Al fondo, Sid Vicious andaba curioso olisqueando a un cantante callejero que, sumido en su propia locura, cantaba rasgando acordes en una guitarra. Entonaba sangrientas historias, reales o no, sobre las heridas de la pared de la iglesia que daba nombre a la plaza. Llamé la atención a Sid Vicious para que dejara de molestar, pero lejos de hacerlo, parecía que había hecho buenas migas con el rapsoda, así que lo dejé estar. Y con un boquerón en la boca y otro en la mano, listo para ser engullido, observé a unos chiquillos que jugaban al fútbol sobre el empedrado de la plaza, y a unos turistas que se fotografiaban junto a la puerta del pequeño museo de zapatos históricos.

Visto que la ración de boquerones era irrisoria; solicité, sin prestar mucha atención al precio, un delicioso menú degustación de alcaparrones encurtidos, salmón marinado y una botellita de benjamín. Aproveché la nueva espera, primero, para intentar, infructuosamente, de cortejar a unas estilizadas italianas que me largaron a las primeras de cambio; y segundo, para resolver con éxito un par de crucigramas inconclusos de una revista de moda adolescente caducada, que alguien había abandonado sobre la mesa.

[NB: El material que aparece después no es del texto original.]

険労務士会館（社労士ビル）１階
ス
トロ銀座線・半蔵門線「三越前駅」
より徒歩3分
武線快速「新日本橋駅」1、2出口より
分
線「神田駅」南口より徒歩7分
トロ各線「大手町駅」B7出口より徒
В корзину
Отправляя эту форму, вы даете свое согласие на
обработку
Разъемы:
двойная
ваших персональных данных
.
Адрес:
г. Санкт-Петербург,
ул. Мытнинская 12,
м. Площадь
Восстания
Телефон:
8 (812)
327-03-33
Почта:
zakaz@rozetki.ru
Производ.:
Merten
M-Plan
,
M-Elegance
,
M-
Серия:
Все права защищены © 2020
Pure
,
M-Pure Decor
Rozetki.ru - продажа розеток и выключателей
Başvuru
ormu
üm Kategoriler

Finalmente dieron las cinco de la tarde.

Nada más entrar en el establecimiento de antigüedades, y sin desearme buenas tardes, su dueño, conocido como Ramonet hijo, me indicó de manera poco garbosa que mi malhadado can debía esperar fuera. La tienda era —como se pueden imaginar—un paraíso de fantasía, un viaje en el tiempo más allá de las fronteras de nuestras vidas. Ramonet hijo, que andaba ajetreado reparando un microscopio, gozaba de un aire misterioso. De aspecto cansado, de avanzada edad, peinaba sus canas con un estilo extremadamente anticuado, aunque acorde con el lugar; y portaba un monóculo que le profería aires de persona cultivada. Me acerqué hasta una mesa de caoba, que utilizaba a la vez como taller de reparaciones y como zona de atención al comprador.

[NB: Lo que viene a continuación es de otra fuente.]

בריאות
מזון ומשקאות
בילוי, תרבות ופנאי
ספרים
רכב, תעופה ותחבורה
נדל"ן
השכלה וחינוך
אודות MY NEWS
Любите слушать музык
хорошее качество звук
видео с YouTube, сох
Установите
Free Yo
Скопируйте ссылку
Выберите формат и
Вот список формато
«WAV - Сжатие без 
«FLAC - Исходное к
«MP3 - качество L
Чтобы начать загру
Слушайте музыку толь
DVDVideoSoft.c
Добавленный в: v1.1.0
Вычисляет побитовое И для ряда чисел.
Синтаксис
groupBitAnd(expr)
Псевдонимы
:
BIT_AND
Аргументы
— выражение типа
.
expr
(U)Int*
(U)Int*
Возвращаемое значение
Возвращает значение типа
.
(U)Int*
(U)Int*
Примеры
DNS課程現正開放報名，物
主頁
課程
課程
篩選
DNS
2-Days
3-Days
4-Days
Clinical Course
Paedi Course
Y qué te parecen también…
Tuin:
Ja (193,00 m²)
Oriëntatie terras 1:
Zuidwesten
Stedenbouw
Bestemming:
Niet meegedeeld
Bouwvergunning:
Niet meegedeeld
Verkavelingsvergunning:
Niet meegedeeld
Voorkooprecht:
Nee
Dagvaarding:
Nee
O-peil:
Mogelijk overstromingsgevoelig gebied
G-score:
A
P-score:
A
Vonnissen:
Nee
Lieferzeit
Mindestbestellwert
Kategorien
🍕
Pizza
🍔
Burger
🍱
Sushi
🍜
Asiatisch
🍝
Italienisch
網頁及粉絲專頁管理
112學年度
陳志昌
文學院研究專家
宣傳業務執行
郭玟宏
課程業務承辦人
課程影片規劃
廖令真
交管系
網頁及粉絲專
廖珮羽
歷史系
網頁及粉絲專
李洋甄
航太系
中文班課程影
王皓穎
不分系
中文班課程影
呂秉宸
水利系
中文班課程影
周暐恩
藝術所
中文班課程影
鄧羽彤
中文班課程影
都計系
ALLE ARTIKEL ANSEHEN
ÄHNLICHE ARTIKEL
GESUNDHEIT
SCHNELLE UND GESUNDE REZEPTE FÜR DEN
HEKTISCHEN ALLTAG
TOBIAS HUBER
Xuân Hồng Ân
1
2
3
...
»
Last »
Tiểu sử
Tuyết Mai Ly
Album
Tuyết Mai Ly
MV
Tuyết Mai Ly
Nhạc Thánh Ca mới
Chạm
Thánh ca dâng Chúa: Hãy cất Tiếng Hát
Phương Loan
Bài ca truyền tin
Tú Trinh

— ¿Qué desea? —dijo de manera desapacible; como si le molestara mi presencia.

—Buenas tardes. Desearía preguntarle sobre el origen de un objeto que obra en mi poder.

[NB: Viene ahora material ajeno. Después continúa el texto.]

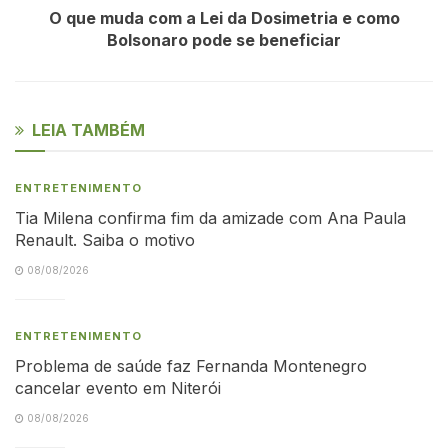
O que muda com a Lei da Dosimetria e como
Bolsonaro pode se beneficiar
LEIA TAMBÉM
ENTRETENIMENTO
Tia Milena confirma fim da amizade com Ana Paula
Renault. Saiba o motivo
08/08/2026
ENTRETENIMENTO
Problema de saúde faz Fernanda Montenegro
cancelar evento em Niterói
08/08/2026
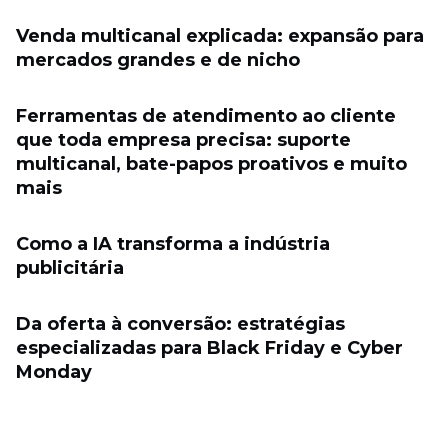
Venda multicanal explicada: expansão para
mercados grandes e de nicho
Ferramentas de atendimento ao cliente
que toda empresa precisa: suporte
multicanal, bate-papos proativos e muito
mais
Como a IA transforma a indústria
publicitária
Da oferta à conversão: estratégias
especializadas para Black Friday e Cyber ​​
Monday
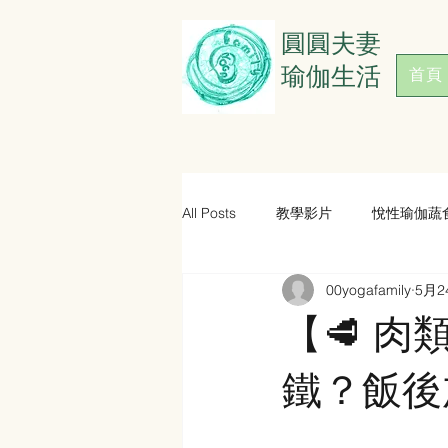
​圓圓夫妻
瑜伽生活
首頁
All Posts
教學影片
悅性瑜伽蔬
00yogafamily
5月2
【🥩 肉
鐵？飯後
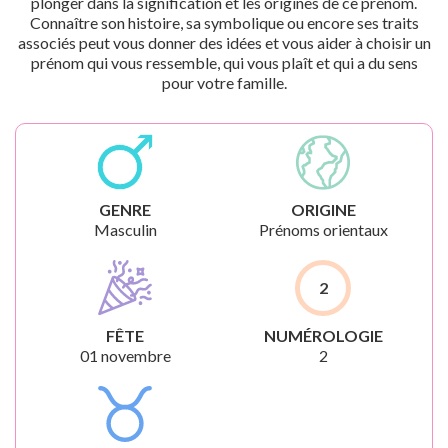
plonger dans la signification et les origines de ce prénom.
Connaître son histoire, sa symbolique ou encore ses traits
associés peut vous donner des idées et vous aider à choisir un
prénom qui vous ressemble, qui vous plaît et qui a du sens
pour votre famille.
GENRE
ORIGINE
Masculin
Prénoms orientaux
2
FÊTE
NUMÉROLOGIE
01 novembre
2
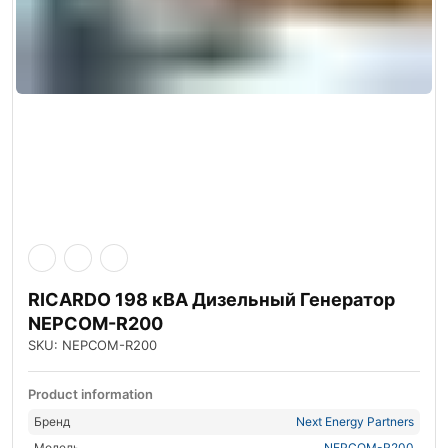
RICARDO 198 кВА Дизельный Генератор
NEPCOM-R200
SKU: NEPCOM-R200
Product information
Бренд
Next Energy Partners
Модель
NEPCOM-R200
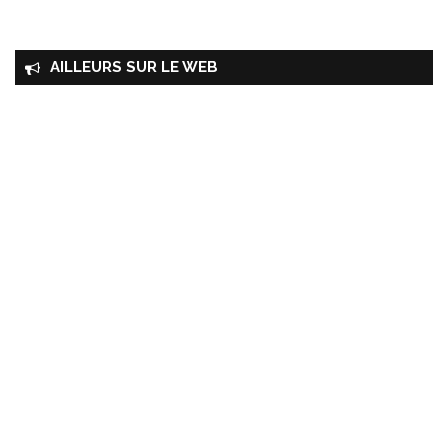
AILLEURS SUR LE WEB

—Las consultas de ese tipo solo las hago los lunes de ocho a once y cobro doce mil pesetas. Ni hoy es lunes ni usted parece tener el dinero, así que ya puede volver por donde ha venido —fue su simpática respuesta.

— ¿No podría hacer usted una excepción? —le pregunté, sacándome la figurita del bolsillo de la sudadera.

Al verla, el vetusto anciano mostró un interés repentino.

—A ver… Déjeme ver eso —dijo, quitándomela de la mano.

El anticuario la depositó con delicadeza sobre un tapete de fieltro color negro y con una enorme lupa provista de luz blanca la empezó a examinar. A cada giro que le daba se le iba tensando la expresión facial hasta que no pudo contener la curiosidad y me inquirió, inquieto:

— ¿De dónde ha sacado esto, muchacho?

Al mismo tiempo corrió dirección a la puerta para pasar el pestillo y evitar, así, la entrada de inoportuna clientela.

—Es una larga, intrincada, escabrosa y facinerosa historia con tintes surrealistas. ¿Por qué? ¿No decía usted que hoy no es lunes? —contesté de manera cínica.

—Déjese usted de boberías y conteste a lo que le he preguntado —dijo con semblante extremadamente serio.

—Antes dígame algo que capte mi interés, y si lo estimo oportuno, le diré de dónde la he obtenido. Quid pro quo, usted satisface mi curiosidad y yo la suya —le repliqué.

—De acuerdo. Esta pieza de jade corresponde a una colección compuesta de cincuenta y ocho estatuillas de temática egipcia importadas años ha desde Egipto, las cuales trajeron terribles desgracias a muchos ciudadanos de Barcelona, algunos honrados y otros no tanto.